Nasty Letters To Crooked Politicians

As we enter a new era of politics, we hope to see that Obama has the courage to fight the policies that Progressives hate. Will he have the fortitude to turn the economic future of America to help the working man? Or will he turn out to be just a pawn of big money, as he seems to be right now.

Tuesday, December 02, 2003

Verbum Sapienti Satis Est

Hack the Vote
NYTime's Paul Krugman
December 2, 2003

Inviting Bush supporters to a fund-raiser, the host wrote,
"I am committed to helping Ohio deliver its electoral votes
to the president next year." No surprise there. But Walden
O'Dell - who says that he wasn't talking about his business
operations - happens to be the chief executive of Diebold
Inc., whose touch-screen voting machines are in
increasingly widespread use across the United States.

For example, Georgia - where Republicans scored spectacular
upset victories in the 2002 midterm elections - relies
exclusively on Diebold machines. To be clear, though there
were many anomalies in that 2002 vote, there is no evidence
that the machines miscounted. But there is also no evidence
that the machines counted correctly. You see, Diebold
machines leave no paper trail.

Representative Rush Holt of New Jersey, who has introduced
a bill requiring that digital voting machines leave a paper
trail and that their software be available for public
inspection, is occasionally told that systems lacking these
safeguards haven't caused problems. "How do you know?" he
asks.

What we do know about Diebold does not inspire confidence.
The details are technical, but they add up to a picture of
a company that was, at the very least, extremely sloppy
about security, and may have been trying to cover up
product defects.

Early this year Bev Harris, who is writing a book on voting
machines, found Diebold software - which the company
refuses to make available for public inspection, on the
grounds that it's proprietary - on an unprotected server,
where anyone could download it. (The software was in a
folder titled "rob-Georgia.zip.") The server was used by
employees of Diebold Election Systems to update software on
its machines. This in itself was an incredible breach of
security, offering someone who wanted to hack into the
machines both the information and the opportunity to do so.
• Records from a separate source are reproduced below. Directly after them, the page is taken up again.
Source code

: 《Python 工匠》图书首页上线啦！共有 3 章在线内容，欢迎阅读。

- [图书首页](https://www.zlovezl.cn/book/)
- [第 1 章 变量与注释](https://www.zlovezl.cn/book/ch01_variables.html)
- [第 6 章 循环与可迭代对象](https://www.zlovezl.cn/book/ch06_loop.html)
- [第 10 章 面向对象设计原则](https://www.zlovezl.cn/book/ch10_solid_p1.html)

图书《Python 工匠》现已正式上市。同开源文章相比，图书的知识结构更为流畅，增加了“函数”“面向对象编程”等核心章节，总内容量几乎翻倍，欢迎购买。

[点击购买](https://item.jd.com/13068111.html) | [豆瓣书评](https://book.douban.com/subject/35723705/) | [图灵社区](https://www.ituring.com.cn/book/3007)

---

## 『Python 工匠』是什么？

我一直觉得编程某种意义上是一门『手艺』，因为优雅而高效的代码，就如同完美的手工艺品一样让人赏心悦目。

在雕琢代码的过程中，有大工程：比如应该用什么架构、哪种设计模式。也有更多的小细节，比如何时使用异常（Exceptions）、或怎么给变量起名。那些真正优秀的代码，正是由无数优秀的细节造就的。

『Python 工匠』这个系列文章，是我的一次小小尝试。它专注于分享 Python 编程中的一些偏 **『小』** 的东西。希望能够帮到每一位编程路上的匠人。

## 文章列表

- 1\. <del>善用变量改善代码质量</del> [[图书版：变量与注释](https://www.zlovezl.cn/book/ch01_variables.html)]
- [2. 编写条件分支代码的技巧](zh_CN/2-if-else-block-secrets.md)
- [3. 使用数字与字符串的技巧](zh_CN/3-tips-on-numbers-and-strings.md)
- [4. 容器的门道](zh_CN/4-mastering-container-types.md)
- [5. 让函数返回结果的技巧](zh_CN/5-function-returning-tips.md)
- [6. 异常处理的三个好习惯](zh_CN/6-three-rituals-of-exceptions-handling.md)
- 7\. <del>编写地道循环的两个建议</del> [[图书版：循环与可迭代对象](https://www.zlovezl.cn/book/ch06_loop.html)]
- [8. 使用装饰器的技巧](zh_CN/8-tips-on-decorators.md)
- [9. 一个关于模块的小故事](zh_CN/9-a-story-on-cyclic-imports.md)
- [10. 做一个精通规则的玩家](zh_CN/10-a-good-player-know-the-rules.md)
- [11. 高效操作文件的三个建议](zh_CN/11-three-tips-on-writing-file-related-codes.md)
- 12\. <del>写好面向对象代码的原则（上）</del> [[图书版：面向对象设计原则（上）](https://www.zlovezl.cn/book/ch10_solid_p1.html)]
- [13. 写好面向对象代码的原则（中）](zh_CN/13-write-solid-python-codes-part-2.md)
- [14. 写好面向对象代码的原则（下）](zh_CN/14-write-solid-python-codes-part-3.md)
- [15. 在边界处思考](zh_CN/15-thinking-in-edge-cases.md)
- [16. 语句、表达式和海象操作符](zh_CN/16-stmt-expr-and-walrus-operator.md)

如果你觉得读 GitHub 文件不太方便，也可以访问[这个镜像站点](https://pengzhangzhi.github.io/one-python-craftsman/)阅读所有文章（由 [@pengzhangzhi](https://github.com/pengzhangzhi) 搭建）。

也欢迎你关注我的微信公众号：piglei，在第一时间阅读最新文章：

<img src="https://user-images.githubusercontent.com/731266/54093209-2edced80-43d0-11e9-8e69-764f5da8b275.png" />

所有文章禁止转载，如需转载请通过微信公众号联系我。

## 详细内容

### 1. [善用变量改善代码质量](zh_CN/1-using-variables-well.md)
An analysis of Diebold software by researchers at Johns
Hopkins and Rice Universities found it both unreliable and
subject to abuse. A later report commissioned by the state
of Maryland apparently reached similar conclusions. (It's
hard to be sure because the state released only a heavily
redacted version.)

Meanwhile, leaked internal Diebold e-mail suggests that
corporate officials knew their system was flawed, and
circumvented tests that would have revealed these problems.
The company hasn't contested the authenticity of these
documents; instead, it has engaged in legal actions to
prevent their dissemination.

Why isn't this front-page news? In October, a British
newspaper, The Independent, ran a hair-raising
investigative report on U.S. touch-screen voting. But while
the mainstream press has reported the basics, the Diebold
affair has been treated as a technology or business story -
not as a potential political scandal.

This diffidence recalls the treatment of other voting
issues, like the Florida "felon purge" that inappropriately
prevented many citizens from voting in the 2000
presidential election. The attitude seems to be that
questions about the integrity of vote counts are divisive
at best, paranoid at worst. Even reform advocates like Mr.
Holt make a point of dissociating themselves from
"conspiracy theories." Instead, they focus on legislation
to prevent future abuses.

But there's nothing paranoid about suggesting that
political operatives, given the opportunity, might engage
in dirty tricks. Indeed, given the intensity of
partisanship these days, one suspects that small dirty
tricks are common. For example, Orrin Hatch, the chairman
of the Senate Judiciary Committee, recently announced that
one of his aides had improperly accessed sensitive
Democratic computer files that were leaked to the press.

This admission - contradicting an earlier declaration by
Senator Hatch that his staff had been cleared of
culpability - came on the same day that the Senate police
announced that they were hiring a counterespionage expert
to investigate the theft. Republican members of the
committee have demanded that the expert investigate only
how those specific documents were leaked, not whether any
other breaches took place. I wonder why.

The point is that you don't have to believe in a central
conspiracy to worry that partisans will take advantage of
an insecure, unverifiable voting system to manipulate
election results. Why expose them to temptation?

I'll discuss what to do in a future column. But let's be
clear: the credibility of U.S. democracy may be at stake.